Several years ago my life took a few sudden turns and I found myself leaving the only industry I’d known with all kinds of mixed feelings.

It was clearly a time to reflect, to look inward and get in touch with what fueled my enthusiasm. Big changes were afoot and knowing myself better would allow me to adapt.

I took the Myers Briggs Type Indicator, the Career Leader Aptitude Test (more concrete, specific and useful) and started consuming a healthy diet of work oriented non-fiction. Some of the most useful books I read included Little Bets by Peter Sims, A Whole New Mind by Daniel Pink, Where Good Ideas Come From by Steven Johnson, The Startup of You by Reid Hoffman and Ben Casnocha and the Starfish and the Spider by Ori Brafman and Rod Beckstrom.

I interviewed dozens of friends and followed them down rabbit holes of inquiry. We discussed different businesses and what drives them, company cultures and industry standards; I took copious and detailed notes along the way.

I also gave myself exercises, some on my own and some with friends. One of these was our Good People Dinners, which has now grown into a wonderful and rewarding community; we meet in friends’ homes and enjoy meaningful conversation over a meal prepared by a professional chef. Another project was co-authoring a book with my friend Arjun dev Arora called Bigger Pie: Rise Above the Zero Sum Game. I wrote about both of these efforts here.

In the last 2 years I’ve consulted for more companies than I can count and taken active roles in 3 of them. I’ve never learned so much so fast, both about the work landscape and about what makes me tick, how I do or don’t gel with others, the contexts that spark me to consistently bring my “A game.”

Then the other day, my friend Arjun recommended Dina Kaplan’s wonderful piece on “hacking happiness,” and I realized that there were aspects of my journey in the last few years that might be useful to all of you.

In particular, I had given myself the task of articulating my work values in one page or less. This is my work utopia – I’d be happy joining or creating a business that only partially fulfills these ambitions. Though my answers here are probably different from your own, my hope is that they can suggest to you a list of ways you might pursue or invent your own future career choices.

APPLY WHAT YOU READ:
1. In the career reflection essay, what is the title of the book the writer co-authored with Arjun dev Arora?
2. Copy the part of the career reflection essay that starts at the words "It was clearly" and ends after "and Rod Beckstrom.".

DATA FOR REVIEW:
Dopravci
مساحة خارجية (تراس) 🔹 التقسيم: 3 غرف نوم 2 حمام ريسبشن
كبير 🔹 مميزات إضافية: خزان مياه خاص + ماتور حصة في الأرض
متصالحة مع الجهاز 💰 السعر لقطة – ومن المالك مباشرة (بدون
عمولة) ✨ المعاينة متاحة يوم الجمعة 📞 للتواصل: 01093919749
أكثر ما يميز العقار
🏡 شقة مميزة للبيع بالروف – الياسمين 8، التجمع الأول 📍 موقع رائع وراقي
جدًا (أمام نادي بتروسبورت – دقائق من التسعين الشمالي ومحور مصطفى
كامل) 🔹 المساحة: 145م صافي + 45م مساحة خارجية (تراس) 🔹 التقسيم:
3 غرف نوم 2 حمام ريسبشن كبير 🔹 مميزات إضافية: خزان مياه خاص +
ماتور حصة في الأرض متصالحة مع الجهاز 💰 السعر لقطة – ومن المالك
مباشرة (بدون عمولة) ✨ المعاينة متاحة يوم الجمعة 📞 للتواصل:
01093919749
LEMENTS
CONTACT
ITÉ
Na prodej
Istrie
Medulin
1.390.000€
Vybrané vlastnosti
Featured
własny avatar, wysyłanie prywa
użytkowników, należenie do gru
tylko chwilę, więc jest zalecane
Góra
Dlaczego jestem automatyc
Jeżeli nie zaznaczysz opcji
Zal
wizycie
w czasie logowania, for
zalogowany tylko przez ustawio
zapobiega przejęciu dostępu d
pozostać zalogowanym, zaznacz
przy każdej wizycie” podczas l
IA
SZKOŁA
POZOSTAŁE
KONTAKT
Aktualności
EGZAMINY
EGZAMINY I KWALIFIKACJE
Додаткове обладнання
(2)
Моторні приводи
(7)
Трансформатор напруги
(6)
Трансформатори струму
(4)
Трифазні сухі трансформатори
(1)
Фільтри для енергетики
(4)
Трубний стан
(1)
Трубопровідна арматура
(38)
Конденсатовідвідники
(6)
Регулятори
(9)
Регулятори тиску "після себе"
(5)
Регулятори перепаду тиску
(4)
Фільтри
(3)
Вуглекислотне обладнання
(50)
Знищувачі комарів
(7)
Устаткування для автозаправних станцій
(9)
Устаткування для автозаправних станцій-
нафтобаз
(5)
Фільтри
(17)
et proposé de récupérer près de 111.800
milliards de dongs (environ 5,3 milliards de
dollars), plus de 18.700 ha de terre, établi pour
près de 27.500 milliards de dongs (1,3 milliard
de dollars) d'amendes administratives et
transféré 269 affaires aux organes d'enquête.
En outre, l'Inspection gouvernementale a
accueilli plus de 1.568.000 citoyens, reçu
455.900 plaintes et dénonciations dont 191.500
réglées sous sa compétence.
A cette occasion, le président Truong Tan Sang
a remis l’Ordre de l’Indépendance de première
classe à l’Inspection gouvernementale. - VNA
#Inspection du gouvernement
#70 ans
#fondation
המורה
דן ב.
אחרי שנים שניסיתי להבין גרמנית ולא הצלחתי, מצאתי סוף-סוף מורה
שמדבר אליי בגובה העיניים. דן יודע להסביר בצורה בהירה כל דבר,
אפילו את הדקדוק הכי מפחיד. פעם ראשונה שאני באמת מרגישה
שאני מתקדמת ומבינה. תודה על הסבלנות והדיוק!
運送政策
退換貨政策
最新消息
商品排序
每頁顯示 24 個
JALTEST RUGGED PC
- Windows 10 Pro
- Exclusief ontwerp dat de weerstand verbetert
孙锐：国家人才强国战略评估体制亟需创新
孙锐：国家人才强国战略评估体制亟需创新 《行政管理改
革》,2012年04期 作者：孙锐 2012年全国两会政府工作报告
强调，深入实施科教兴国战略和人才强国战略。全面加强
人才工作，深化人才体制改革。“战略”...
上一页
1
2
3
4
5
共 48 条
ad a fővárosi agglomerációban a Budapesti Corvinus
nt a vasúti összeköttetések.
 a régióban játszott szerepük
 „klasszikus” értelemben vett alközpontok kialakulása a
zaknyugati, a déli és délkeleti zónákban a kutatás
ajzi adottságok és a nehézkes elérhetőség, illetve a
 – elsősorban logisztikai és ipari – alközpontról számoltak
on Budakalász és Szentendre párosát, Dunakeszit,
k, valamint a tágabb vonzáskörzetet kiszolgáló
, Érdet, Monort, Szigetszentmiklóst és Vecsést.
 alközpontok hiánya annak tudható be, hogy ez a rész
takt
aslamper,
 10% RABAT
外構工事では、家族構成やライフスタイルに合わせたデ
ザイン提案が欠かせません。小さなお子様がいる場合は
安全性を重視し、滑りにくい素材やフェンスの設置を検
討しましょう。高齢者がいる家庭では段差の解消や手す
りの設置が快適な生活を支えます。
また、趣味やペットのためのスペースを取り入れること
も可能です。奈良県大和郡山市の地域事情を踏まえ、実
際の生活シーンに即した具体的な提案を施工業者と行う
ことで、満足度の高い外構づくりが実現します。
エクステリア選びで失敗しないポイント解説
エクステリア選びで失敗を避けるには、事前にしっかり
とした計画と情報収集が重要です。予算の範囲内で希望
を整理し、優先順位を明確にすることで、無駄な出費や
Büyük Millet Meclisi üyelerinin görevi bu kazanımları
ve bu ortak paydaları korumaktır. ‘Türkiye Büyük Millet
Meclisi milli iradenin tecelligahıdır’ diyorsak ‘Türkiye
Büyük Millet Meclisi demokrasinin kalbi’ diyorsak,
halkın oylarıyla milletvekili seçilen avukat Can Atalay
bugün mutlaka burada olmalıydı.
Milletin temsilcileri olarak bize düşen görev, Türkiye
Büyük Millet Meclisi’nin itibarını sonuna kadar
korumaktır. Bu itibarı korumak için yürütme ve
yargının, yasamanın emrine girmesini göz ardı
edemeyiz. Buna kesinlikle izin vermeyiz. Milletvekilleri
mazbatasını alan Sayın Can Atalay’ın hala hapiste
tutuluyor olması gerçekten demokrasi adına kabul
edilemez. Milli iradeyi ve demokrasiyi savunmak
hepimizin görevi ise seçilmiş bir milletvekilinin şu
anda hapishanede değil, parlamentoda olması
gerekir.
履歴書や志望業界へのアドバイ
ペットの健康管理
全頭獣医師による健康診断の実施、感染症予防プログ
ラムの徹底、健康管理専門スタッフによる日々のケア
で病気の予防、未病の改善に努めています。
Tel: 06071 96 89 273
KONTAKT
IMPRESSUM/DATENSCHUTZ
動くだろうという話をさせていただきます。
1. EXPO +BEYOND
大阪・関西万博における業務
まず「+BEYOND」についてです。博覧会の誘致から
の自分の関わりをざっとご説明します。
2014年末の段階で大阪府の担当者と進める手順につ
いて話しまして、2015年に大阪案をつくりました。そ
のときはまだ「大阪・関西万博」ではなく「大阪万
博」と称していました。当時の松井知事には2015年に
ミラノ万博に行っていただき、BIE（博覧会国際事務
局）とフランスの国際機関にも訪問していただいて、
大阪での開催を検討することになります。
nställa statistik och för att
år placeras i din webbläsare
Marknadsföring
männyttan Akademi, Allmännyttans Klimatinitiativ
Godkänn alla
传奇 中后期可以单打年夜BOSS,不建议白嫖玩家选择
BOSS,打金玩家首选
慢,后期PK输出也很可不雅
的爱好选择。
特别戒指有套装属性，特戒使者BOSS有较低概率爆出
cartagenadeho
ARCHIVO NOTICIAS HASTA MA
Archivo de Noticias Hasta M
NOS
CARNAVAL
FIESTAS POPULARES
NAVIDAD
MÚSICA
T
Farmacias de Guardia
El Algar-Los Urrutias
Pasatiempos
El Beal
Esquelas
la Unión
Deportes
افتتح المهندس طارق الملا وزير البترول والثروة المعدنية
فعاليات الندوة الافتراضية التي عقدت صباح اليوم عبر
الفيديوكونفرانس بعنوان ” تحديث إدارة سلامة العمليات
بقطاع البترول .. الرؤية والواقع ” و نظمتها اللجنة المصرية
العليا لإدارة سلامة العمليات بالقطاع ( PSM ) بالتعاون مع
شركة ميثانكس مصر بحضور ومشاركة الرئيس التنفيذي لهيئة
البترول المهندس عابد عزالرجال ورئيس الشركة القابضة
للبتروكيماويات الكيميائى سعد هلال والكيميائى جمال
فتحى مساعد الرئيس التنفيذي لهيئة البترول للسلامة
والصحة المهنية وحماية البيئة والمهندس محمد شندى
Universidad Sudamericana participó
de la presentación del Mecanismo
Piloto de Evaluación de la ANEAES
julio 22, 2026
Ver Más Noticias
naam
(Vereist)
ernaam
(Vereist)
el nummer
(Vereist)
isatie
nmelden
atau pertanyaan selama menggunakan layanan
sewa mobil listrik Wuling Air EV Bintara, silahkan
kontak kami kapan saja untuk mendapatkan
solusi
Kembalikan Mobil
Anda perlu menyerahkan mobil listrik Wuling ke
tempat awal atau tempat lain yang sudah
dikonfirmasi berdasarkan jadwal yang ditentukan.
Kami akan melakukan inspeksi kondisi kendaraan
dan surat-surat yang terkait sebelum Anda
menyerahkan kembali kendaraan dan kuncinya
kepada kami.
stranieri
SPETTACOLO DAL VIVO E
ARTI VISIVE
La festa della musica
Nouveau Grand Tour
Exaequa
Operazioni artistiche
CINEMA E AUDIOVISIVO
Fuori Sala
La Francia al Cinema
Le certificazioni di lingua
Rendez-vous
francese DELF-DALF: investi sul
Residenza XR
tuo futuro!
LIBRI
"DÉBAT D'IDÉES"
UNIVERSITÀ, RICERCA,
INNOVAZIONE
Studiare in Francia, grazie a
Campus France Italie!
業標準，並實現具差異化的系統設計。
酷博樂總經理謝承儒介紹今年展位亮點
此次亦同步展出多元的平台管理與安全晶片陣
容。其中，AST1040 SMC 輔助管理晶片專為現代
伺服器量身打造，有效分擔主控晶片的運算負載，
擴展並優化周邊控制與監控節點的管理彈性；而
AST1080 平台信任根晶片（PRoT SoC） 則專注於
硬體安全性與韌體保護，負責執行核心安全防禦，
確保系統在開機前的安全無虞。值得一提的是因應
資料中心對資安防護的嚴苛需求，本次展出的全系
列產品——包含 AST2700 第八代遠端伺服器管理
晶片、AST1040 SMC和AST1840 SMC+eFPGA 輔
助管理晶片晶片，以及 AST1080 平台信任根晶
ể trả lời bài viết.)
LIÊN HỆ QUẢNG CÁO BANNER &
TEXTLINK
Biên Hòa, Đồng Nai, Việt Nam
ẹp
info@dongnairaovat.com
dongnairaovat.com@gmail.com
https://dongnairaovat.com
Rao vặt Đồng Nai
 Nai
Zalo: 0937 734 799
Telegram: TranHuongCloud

ANSWERS TO THE EXERCISE:
1. Bigger Pie: Rise Above the Zero Sum Game

2.
It was clearly a time to reflect, to look inward and get in touch with what fueled my enthusiasm. Big changes were afoot and knowing myself better would allow me to adapt.

I took the Myers Briggs Type Indicator, the Career Leader Aptitude Test (more concrete, specific and useful) and started consuming a healthy diet of work oriented non-fiction. Some of the most useful books I read included Little Bets by Peter Sims, A Whole New Mind by Daniel Pink, Where Good Ideas Come From by Steven Johnson, The Startup of You by Reid Hoffman and Ben Casnocha and the Starfish and the Spider by Ori Brafman and Rod Beckstrom.